The first installment in our For Your Consideration series is “Pink Grapefruit,” a ten-minute short by the writer-director Michael Mohan. The film—which premièred at Sundance, in January, and went on to win a jury award at South by Southwest—takes place in a serene vacation home in the Palm Springs desert. A young woman (Wendy McColm) arrives there with her friends, a slightly older married couple (Nora Kirkpatrick and Matt Peters), and we quickly learn that they are subjecting her to a rather intense version of a blind date: a single man she’s never met (Nathan Stewart-Jarrett) will soon be joining them for the weekend. Like any jaded millennial, the woman greets the impending setup with a sense of dread: “These things never work out!” she says on the car ride out. But, when her suitor arrives, things don’t go quite as expected. (And without spoiling anything, we hope, we should note that this film contains sexual situations.)
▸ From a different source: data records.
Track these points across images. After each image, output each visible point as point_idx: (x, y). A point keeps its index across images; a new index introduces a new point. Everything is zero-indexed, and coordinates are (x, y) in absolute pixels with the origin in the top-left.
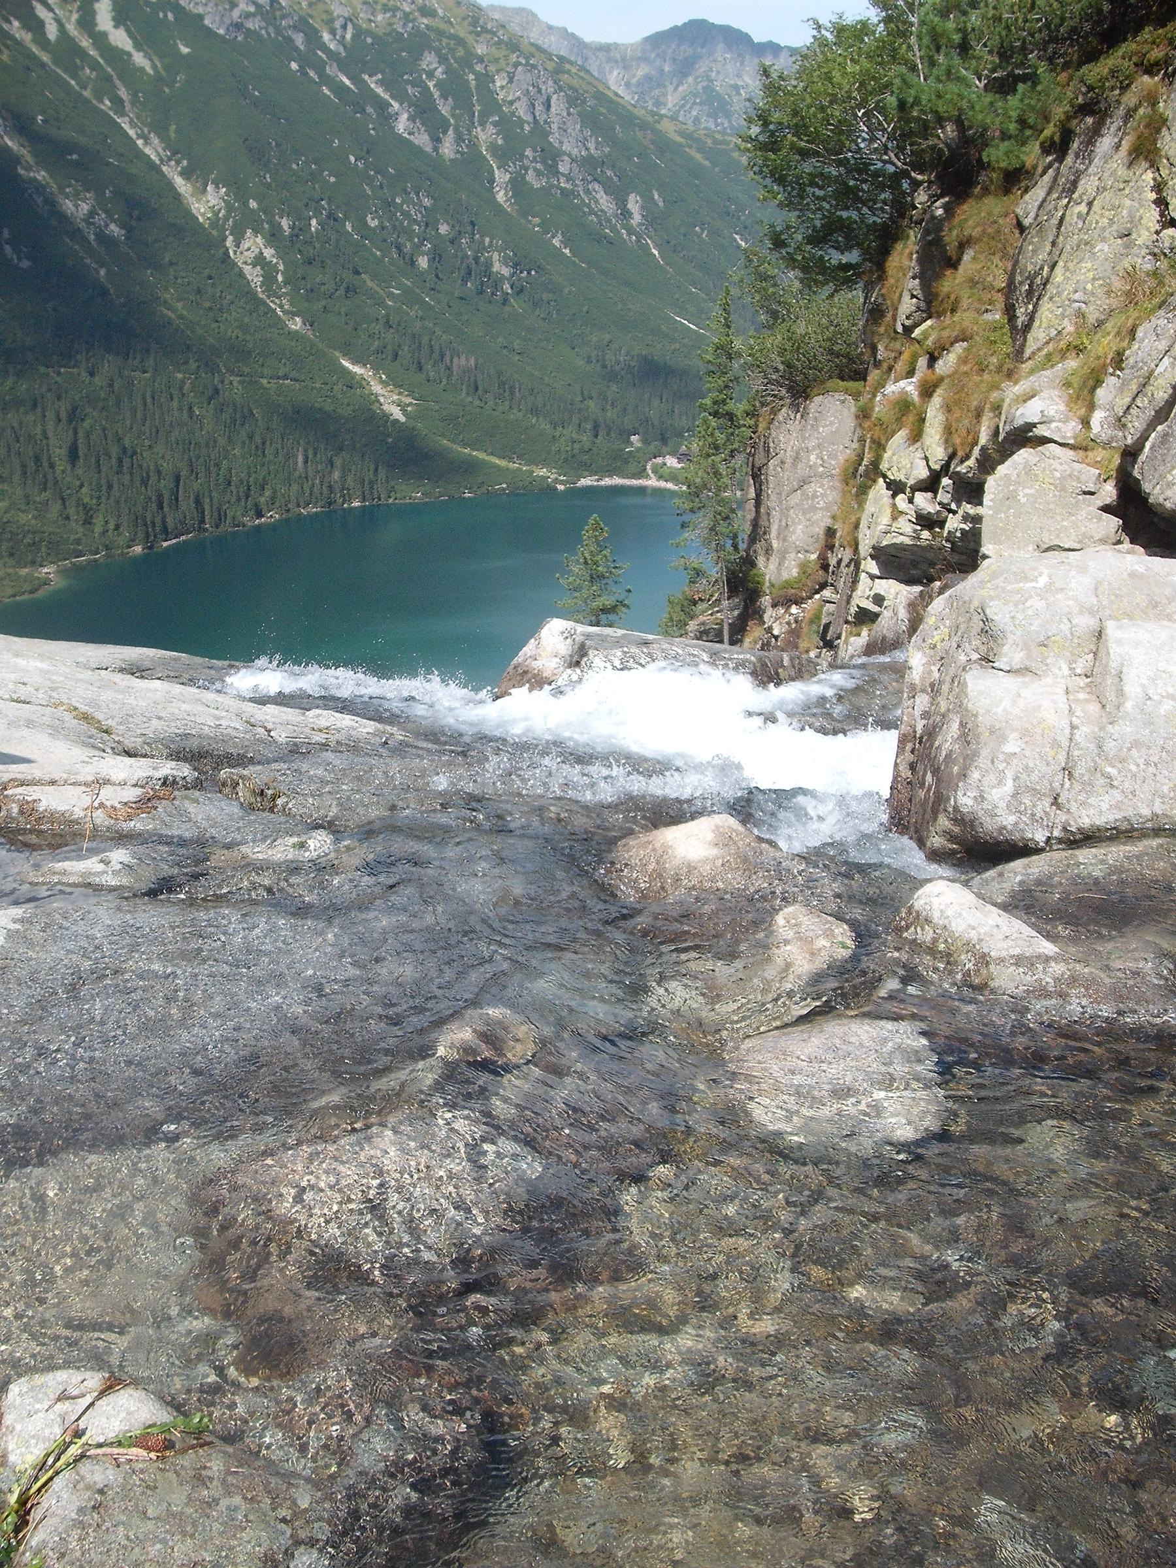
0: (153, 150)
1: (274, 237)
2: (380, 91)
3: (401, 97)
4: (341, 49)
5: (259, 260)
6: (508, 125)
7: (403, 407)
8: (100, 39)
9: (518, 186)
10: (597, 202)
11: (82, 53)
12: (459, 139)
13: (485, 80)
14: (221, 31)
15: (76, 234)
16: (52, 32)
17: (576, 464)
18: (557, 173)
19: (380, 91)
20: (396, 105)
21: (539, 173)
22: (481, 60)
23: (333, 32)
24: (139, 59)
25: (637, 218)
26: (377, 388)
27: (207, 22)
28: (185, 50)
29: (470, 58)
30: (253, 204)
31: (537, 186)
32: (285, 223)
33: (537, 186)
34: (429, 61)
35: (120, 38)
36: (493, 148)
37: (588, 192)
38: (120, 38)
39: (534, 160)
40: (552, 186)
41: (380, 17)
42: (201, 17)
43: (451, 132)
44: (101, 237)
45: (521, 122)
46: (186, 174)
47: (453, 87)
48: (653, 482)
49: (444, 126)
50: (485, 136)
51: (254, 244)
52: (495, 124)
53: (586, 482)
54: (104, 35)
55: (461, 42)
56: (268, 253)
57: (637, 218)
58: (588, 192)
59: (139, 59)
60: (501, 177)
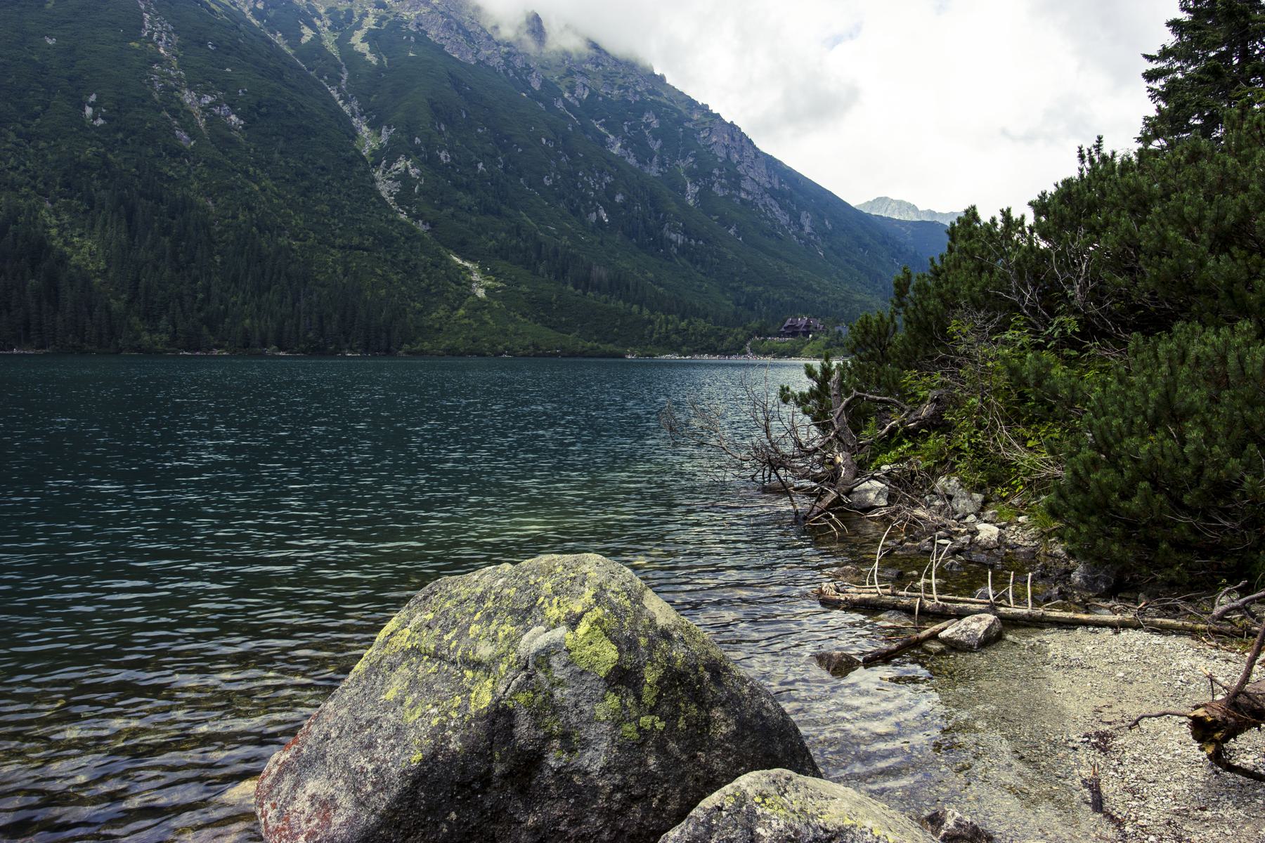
2: (602, 130)
4: (577, 103)
10: (772, 212)
14: (456, 56)
18: (739, 188)
19: (602, 130)
20: (612, 137)
21: (723, 187)
23: (572, 93)
26: (476, 277)
27: (446, 48)
30: (417, 140)
31: (720, 194)
33: (720, 194)
37: (765, 205)
39: (720, 176)
40: (734, 196)
41: (616, 92)
42: (443, 46)
43: (655, 159)
49: (651, 155)
52: (692, 156)
57: (808, 229)
58: (765, 205)
60: (692, 189)
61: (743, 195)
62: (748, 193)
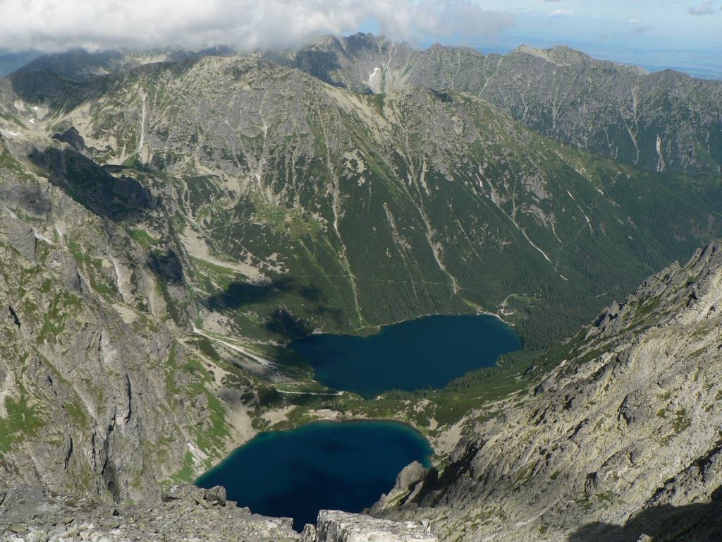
0: (424, 217)
1: (444, 244)
2: (490, 184)
3: (495, 186)
5: (439, 250)
8: (420, 184)
11: (415, 189)
13: (520, 177)
15: (401, 248)
16: (410, 183)
17: (485, 308)
19: (490, 184)
28: (437, 188)
34: (507, 172)
35: (424, 185)
36: (516, 200)
38: (424, 185)
44: (406, 249)
46: (430, 224)
48: (497, 316)
51: (439, 245)
53: (485, 313)
54: (421, 183)
60: (515, 209)
61: (530, 211)
62: (532, 210)
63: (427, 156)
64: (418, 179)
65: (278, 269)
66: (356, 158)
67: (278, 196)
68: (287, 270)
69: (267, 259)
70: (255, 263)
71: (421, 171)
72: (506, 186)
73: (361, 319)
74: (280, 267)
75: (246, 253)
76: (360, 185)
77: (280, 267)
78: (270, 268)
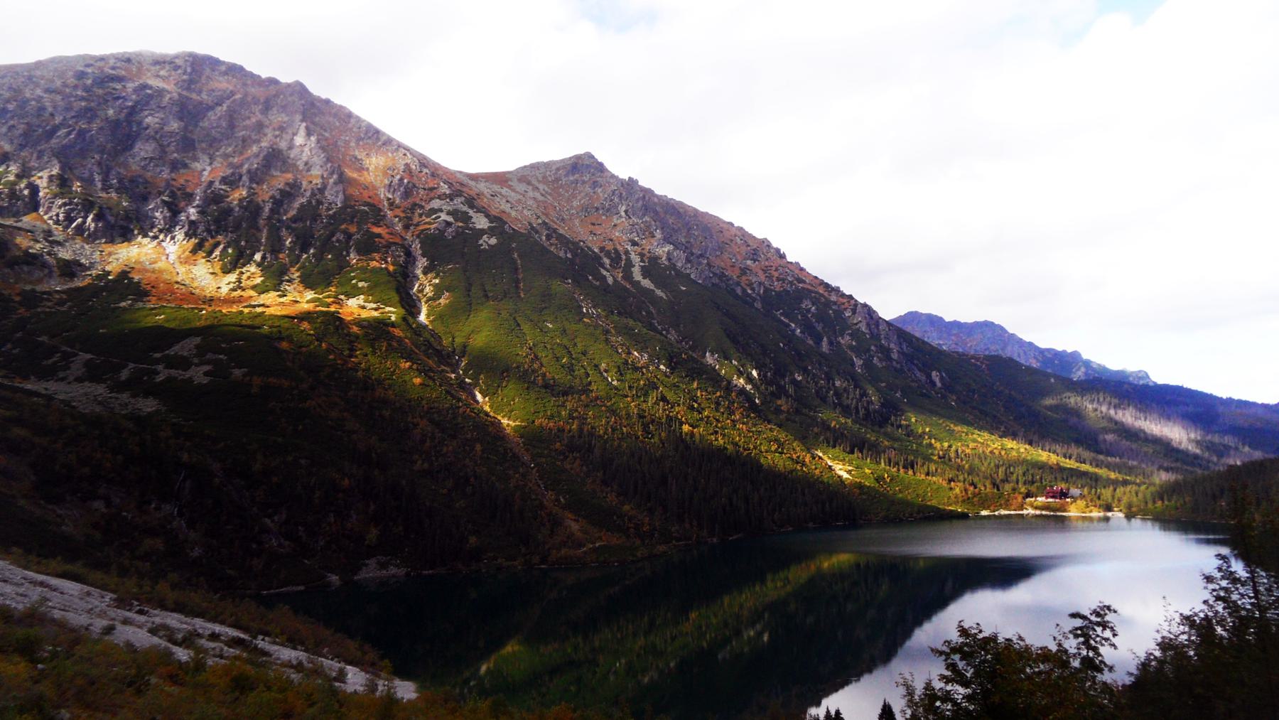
6: (856, 334)
7: (849, 472)
9: (868, 365)
12: (831, 343)
13: (839, 313)
16: (610, 280)
21: (881, 360)
22: (835, 303)
24: (659, 293)
25: (939, 385)
29: (828, 304)
32: (755, 373)
34: (806, 304)
35: (646, 283)
38: (646, 283)
45: (864, 334)
47: (821, 317)
50: (845, 340)
55: (822, 295)
56: (749, 387)
59: (659, 293)
60: (858, 362)
63: (634, 244)
64: (628, 275)
65: (198, 374)
66: (465, 208)
67: (232, 277)
68: (237, 373)
69: (158, 355)
70: (93, 374)
71: (629, 264)
72: (819, 327)
73: (575, 527)
74: (207, 368)
75: (67, 357)
76: (485, 246)
77: (207, 368)
78: (163, 374)
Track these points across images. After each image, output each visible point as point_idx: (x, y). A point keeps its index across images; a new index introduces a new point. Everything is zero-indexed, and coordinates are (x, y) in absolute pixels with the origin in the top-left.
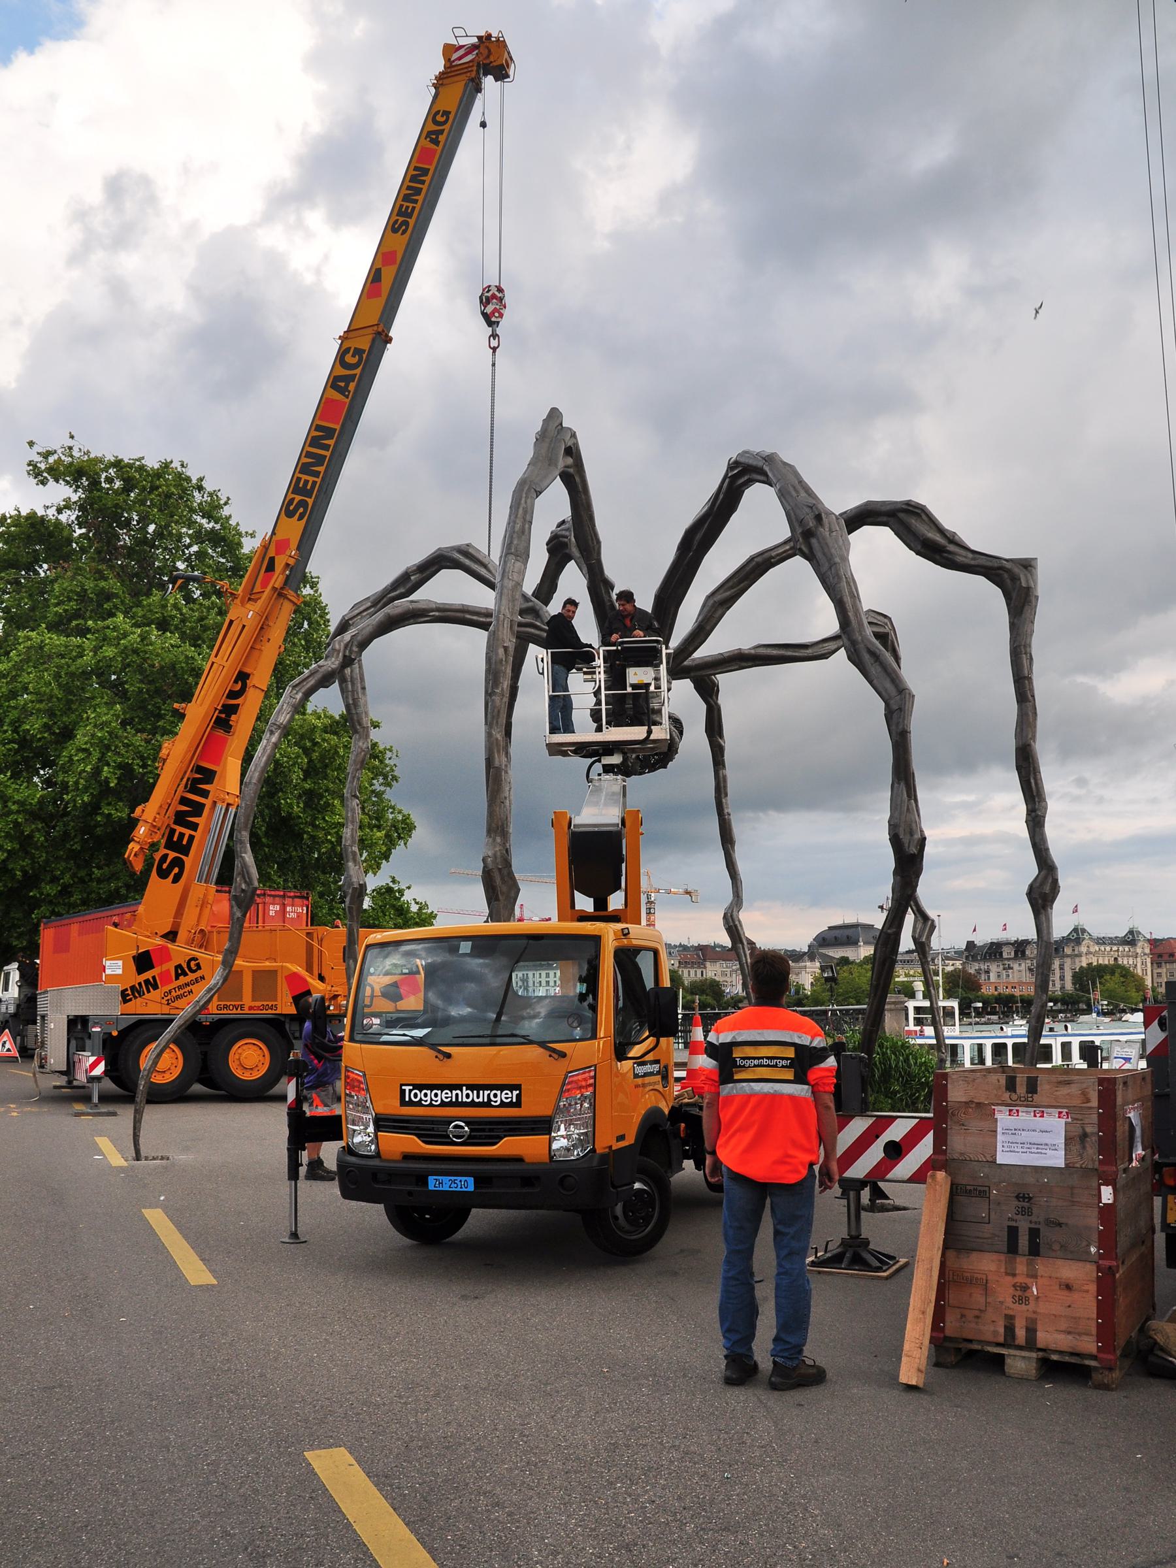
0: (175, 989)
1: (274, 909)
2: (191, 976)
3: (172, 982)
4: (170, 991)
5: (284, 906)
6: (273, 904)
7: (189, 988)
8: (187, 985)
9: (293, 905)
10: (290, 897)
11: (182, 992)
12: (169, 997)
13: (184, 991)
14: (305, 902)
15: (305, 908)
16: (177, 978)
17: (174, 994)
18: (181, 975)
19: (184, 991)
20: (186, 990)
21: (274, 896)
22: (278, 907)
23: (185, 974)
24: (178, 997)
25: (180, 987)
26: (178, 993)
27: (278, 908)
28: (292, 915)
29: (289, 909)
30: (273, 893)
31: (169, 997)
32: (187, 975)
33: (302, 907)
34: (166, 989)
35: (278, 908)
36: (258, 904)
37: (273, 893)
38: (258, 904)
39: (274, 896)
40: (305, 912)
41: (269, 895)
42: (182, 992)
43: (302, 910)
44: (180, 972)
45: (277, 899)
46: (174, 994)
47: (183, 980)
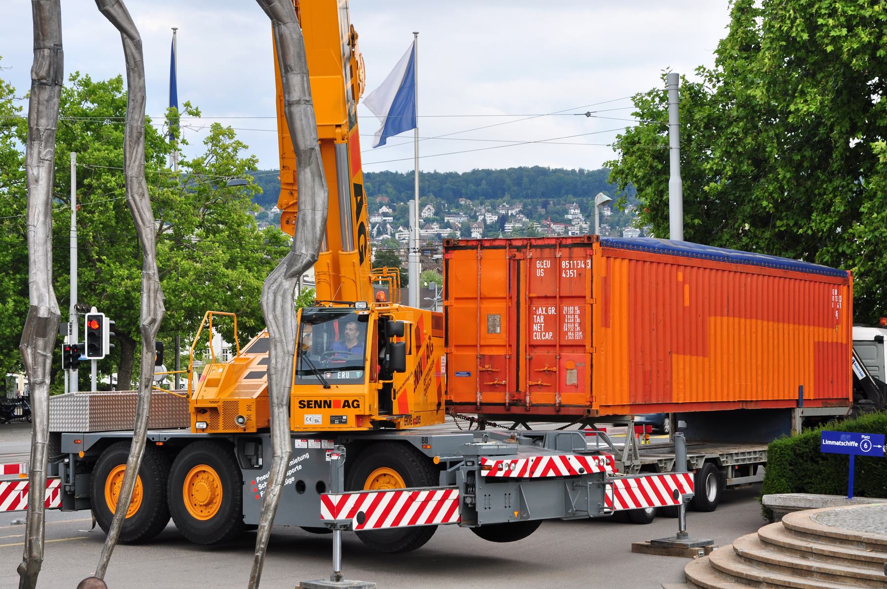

Mohan’s previous work has, like “Pink Grapefruit," often centered on young adults negotiating rituals of romance and sex, and their shifting expectations and desires. His 2011 short film, “Ex-Sex,” follows a former couple who decide to reunite and hook up for a day, with no strings attached. “Save the Date,” a 2012 romantic comedy, stars Lizzy Caplan and Alison Brie as sisters with polar-opposite attitudes toward romantic commitment. The characters in these stories are appealingly recognizable, the rhythms of their speech as generationally specific as their hapless mating rituals. “It’s only gonna be weird if you make it weird,” the ex-girlfriend tells the ex-boyfriend in “Ex-Sex,” when proposing their rendezvous.
But the story in “Pink Grapefruit,” of a young couple’s first encounter, turns out to be, as Mohan has put it, a cinematic Trojan horse. Shot in lush colors, with lingering images of the arid California hills, the film also makes use of an eerie desert silence, and the voyeurism of the glass-walled vacation home suggests that something pernicious is afoot between the two couples. What Mohan was really interested in exploring, he said, is how young adults “measure our happiness and success by comparing it to those around us.”
Mohan, who also directs music videos and commercials (like a pair of very fun short films for Kate Spade, starring Anna Kendrick and Lily Tomlin), is currently beginning work on a new film project called “The Ends.” Co-written with Chris Levitus, who also co-wrote “Pink Grapefruit,” the film portrays the life of a young woman by examining her past breakups. Mohan said, “We want to show how our past relationships shape the person we ultimately become.”
For viewers of “Pink Grapefruit,” he has a piece of practical advice: “If you’re out at Starbucks … you should probably wait until you get home to watch it so nobody in your immediate vicinity thinks you’re a creep.”